Ich bin in Lima. Heil angekommen nach einem langen Flug und gut untergekommen in einer kleinen Pension irgendwo in der Nähe des Flughaftens. (Wobei hier durchaus eine peruanische Vorstellung von Nähe gemeint ist: Es waren immer noch 20 Minuten Taxifahrt.) Die 12,5 Stunden Flug zogen sich wie eine Ewigkeit, jedoch war der Flug nicht so unbequem wie ich erwartet hatte. Da am Flughafen Amsterdam wegen eines Unwetters Chaos herrschte, haben viele Passagiere es nicht zu ihrem Flug geschafft. Somit blieben viele Plätze leer und man hatte Platz, um sich auszustrecken. Das vegane Essen war sogar relativ Ayahuasca-kompatibel.

Als der Flieger langsam von Brasilien nach Peru rüber glitt, bekam ich das erste Mal kalte Füße in Bezug auf diese Reise. Hinter den Wolken ging die Sonne unter, unter uns war der Regenwald durch die Wolken zu erahnen und es war stockfinster soweit das Auge reichte. Wenn man abends über Europa fliegt, sieht man selbst in dünn besiedelten Gegenden irgendwo Lichter. Es gibt Straßenlaternen, Dörfer, blinkende Windkrafträder – richtige Dunkelheit gibt es bei uns nicht. Dass der Regenwald nachts dunkel ist, war mir ja klar. Doch beim Flug darüber wurde mir erst das Ausmaß bewusst: 1000km ohne Zivilisation! Darin soll ich schlafen und psychedelische Getränke trinken? Ich muss verrückt geworden sein! Hinzu kommt, dass mir nicht klar war, dass es hier um 18 Uhr schon dunkel ist. Das bedeutet, die Tage werden sehr kurz und die Nächte im Dschungel sehr lang sein.

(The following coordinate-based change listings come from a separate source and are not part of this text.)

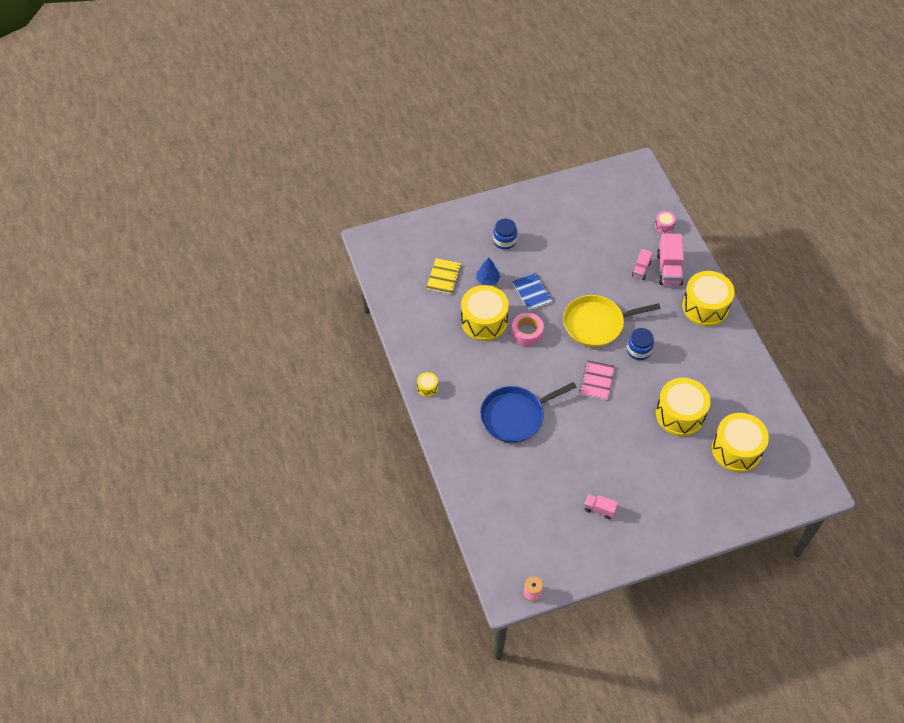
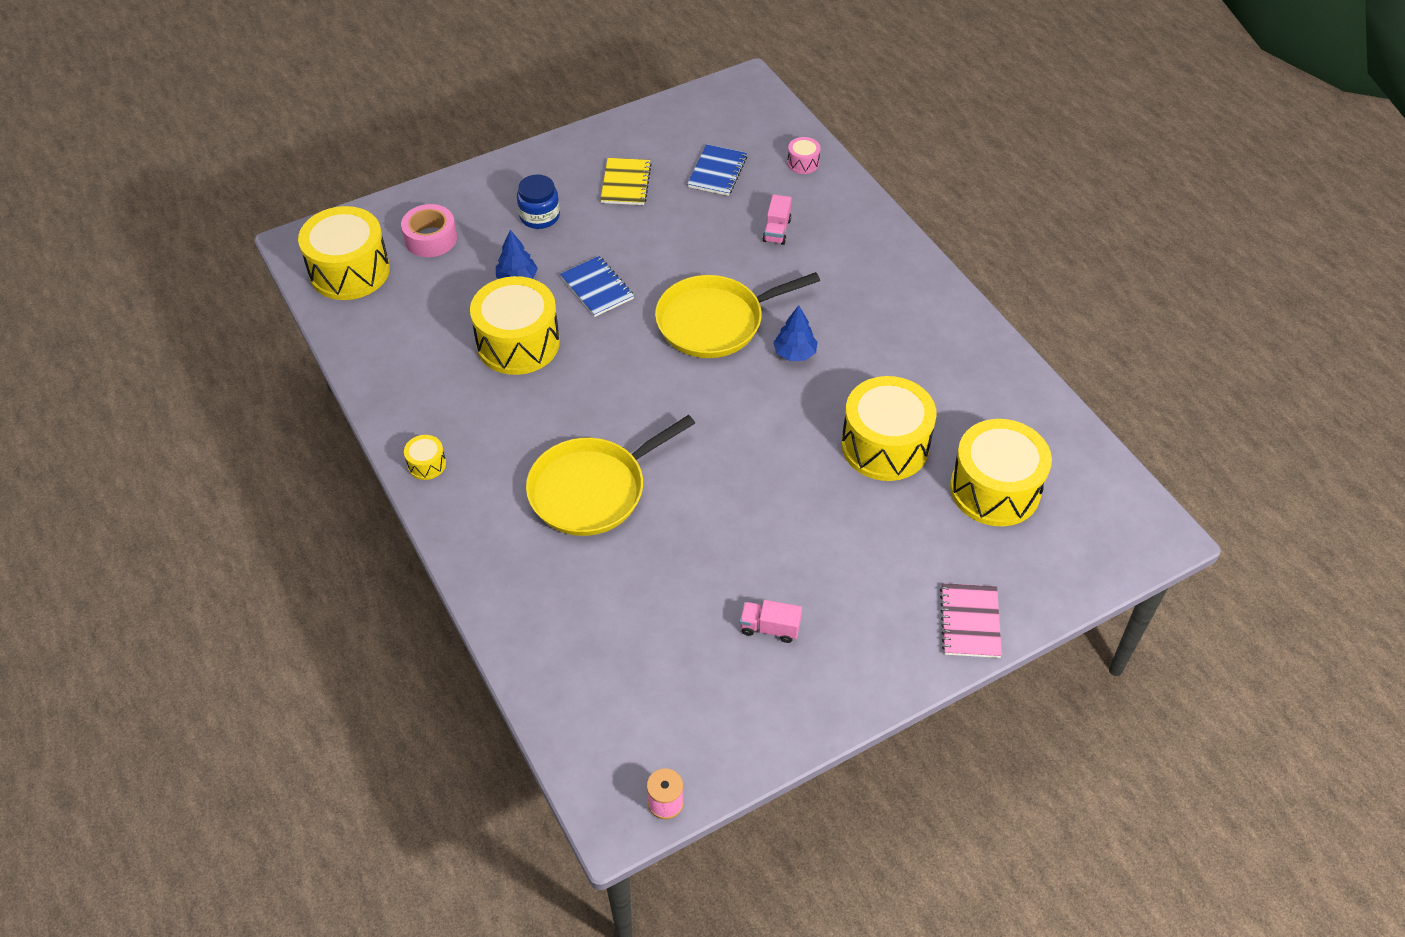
camera: 10 degrees left, 5 degrees down
yellow notebook [426,258,462,294] -> yellow notebook moved to [600,158,652,205]
blue pan [480,382,577,443] -> yellow pan [526,415,695,536]
pink tape [511,313,544,347] -> pink tape moved to [401,204,457,257]
pink notebook [580,360,615,400] -> pink notebook moved to [940,583,1002,658]
blue jar [627,328,654,360] -> blue tree [773,305,818,361]
pink truck [657,233,684,285] -> none
yellow drum [682,271,735,326] -> yellow drum moved to [298,206,390,300]
none -> blue notebook [687,144,747,196]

In meiner Pension gibt es nichts weiter als mein Zimmer, dessen Dusche leider nur kaltes Wasser hergibt. Der Wirt fragte mich, ob das erste Mal in Südamerika sei und was ich hier machen würde. Ich sagte, ich fliege weiter nach Iquitos. “Zum Ayahuasca?” fragte er gleich. “Ja” sagte ich etwas beschämt. “Ist klar, machen alle. Deswegen kommen sie alle her,” schob er nach. Zumindest muss man sich dafür hier nicht erklären.

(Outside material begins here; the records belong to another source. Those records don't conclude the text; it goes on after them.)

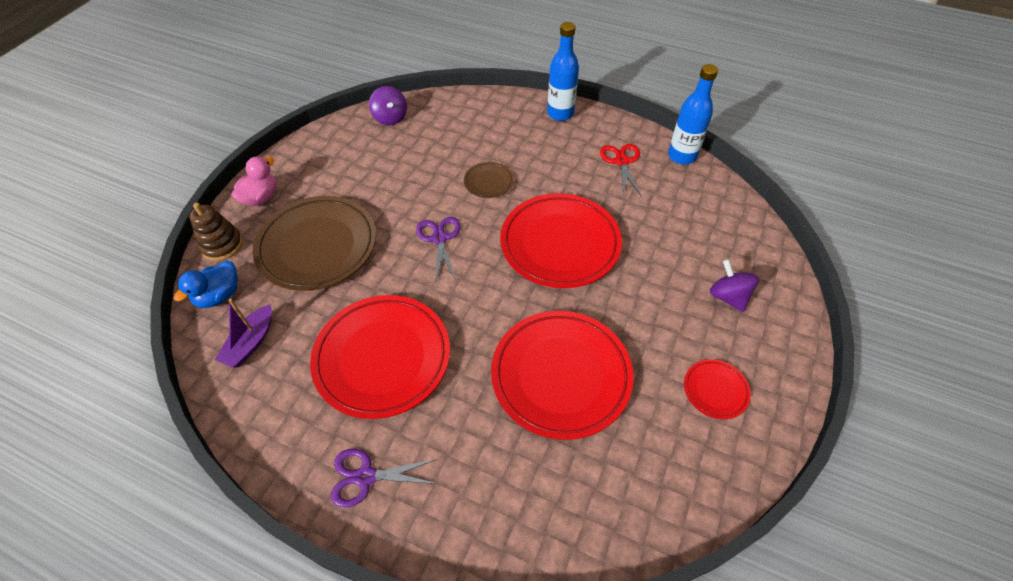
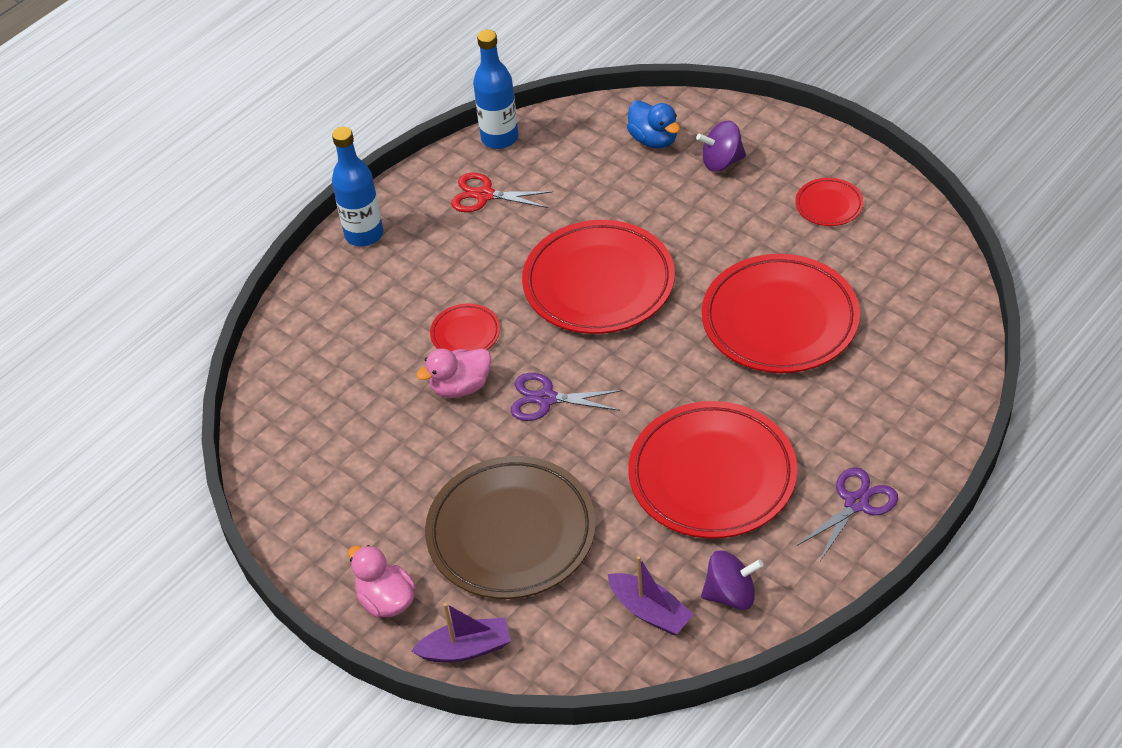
camera: 70 degrees left, 5 degrees down
blue duck [174,261,238,308] -> blue duck moved to [627,100,680,149]
brown stacking toy [189,203,243,261] -> purple boat [411,603,511,662]
purple scissors [331,449,438,508] -> purple scissors turned 150 degrees counterclockwise [797,467,898,561]
purple spinning top [369,86,407,125] -> purple spinning top moved to [701,550,763,610]
brown plate [464,162,514,198] -> red plate [430,303,500,352]
none -> pink duck [416,349,491,398]

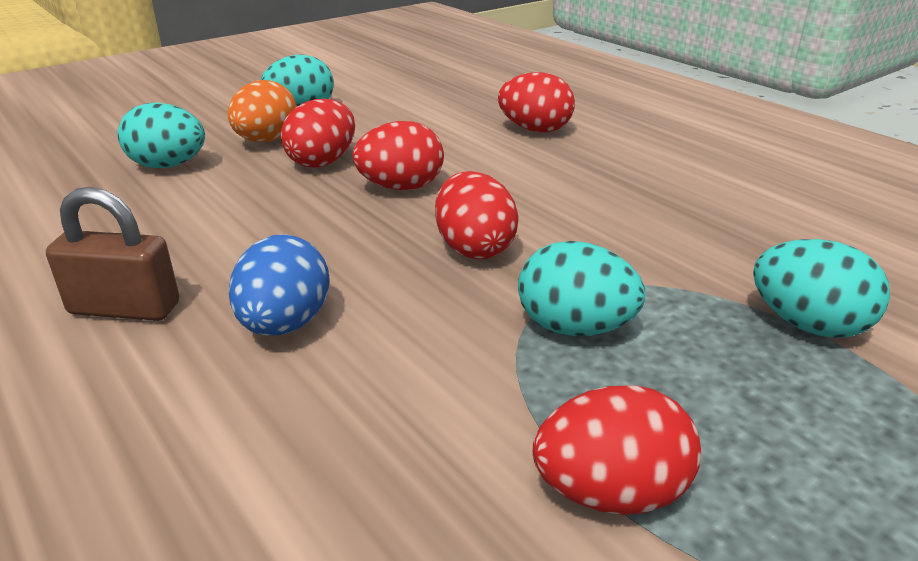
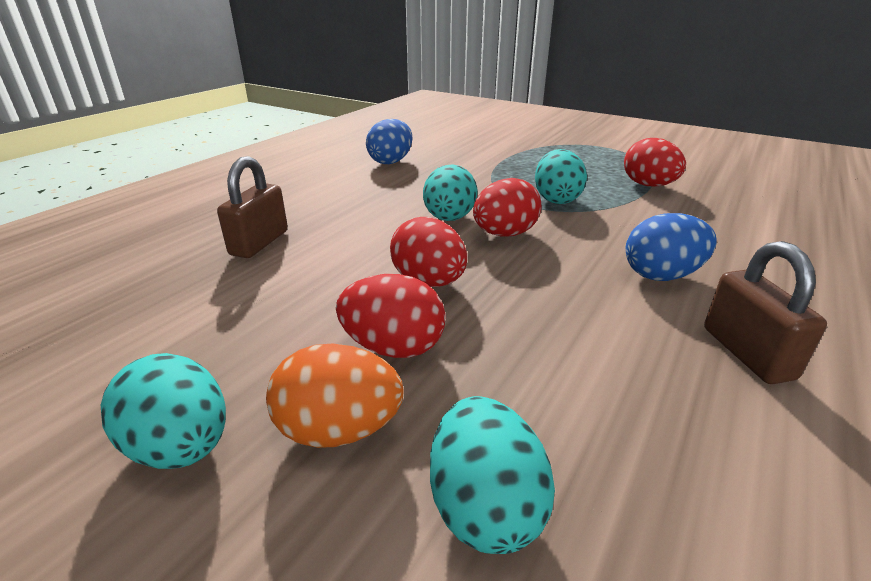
camera: 110 degrees left, 0 degrees up
red egg [498,72,575,133] -> brown padlock [217,156,288,258]
turquoise egg [753,239,890,338] -> turquoise egg moved to [423,165,478,221]
none -> blue egg [366,119,412,164]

Beim Frühstück stellte ich dann fest, dass man dafür, dass hier angeblich ständig Leute zum Ayahuasca vorbeikommen, doch sehr schlecht auf diese Touristengruppe vorbereitet ist. Das Frühstück war ein Trauerspiel: Brötchen (die waren lecker), ein Stückchen Margarine, ein Klecks Marmelade, Fruchtnektar aus Wasser, Zucker und Konzentrat, und Nescafé Instantpulver. Bis auf die Brötchen null kompatibel. Zum Glück hatte ich noch ein gekochtes Ei dabei, das ich mir gestern als eiserne Reserve aufgehoben hatte. Ich wusste schon, wofür.

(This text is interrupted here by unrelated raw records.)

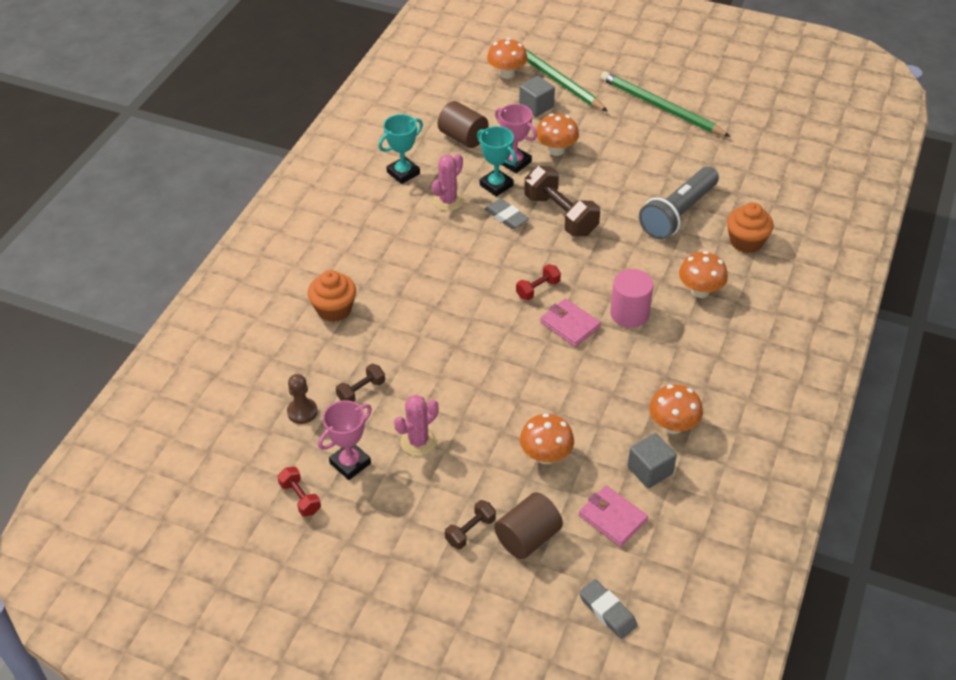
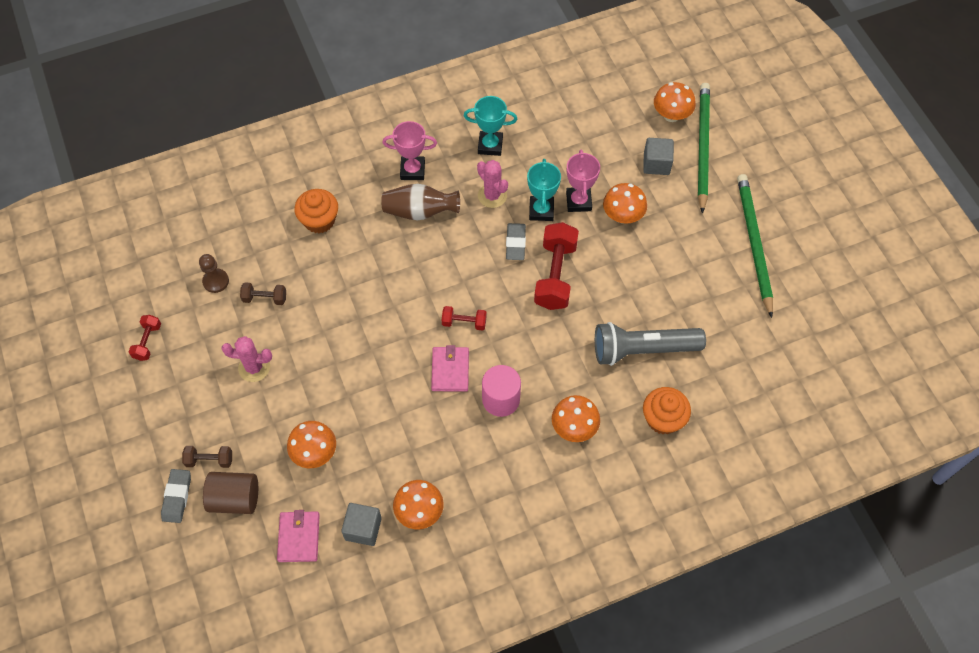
camera: 45 degrees right, 15 degrees up
pink trophy [318,400,372,480] -> pink trophy moved to [382,121,437,180]
pink cactus [432,154,464,211] -> pink cactus turned 60 degrees clockwise [477,160,508,208]
brown cylinder [438,101,489,148] -> none
brown dumbbell [524,166,600,236] -> red dumbbell [534,222,579,310]
grey eraser [579,579,638,639] -> grey eraser moved to [161,469,191,523]
none -> brown vase [381,184,460,220]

Heute morgen war ich bereits um 4 Uhr wach und konnte nicht mehr schlafen. Jetlag. Habe es dann ab 5 Uhr auch nicht länger versucht, sondern per WhatsApp nach Hause korrespondiert. Gleich kommt mein Taxi zum Flughafen, dann geht es weiter nach Iquitos. Endlich ins Warme! Lima ist arschkalt.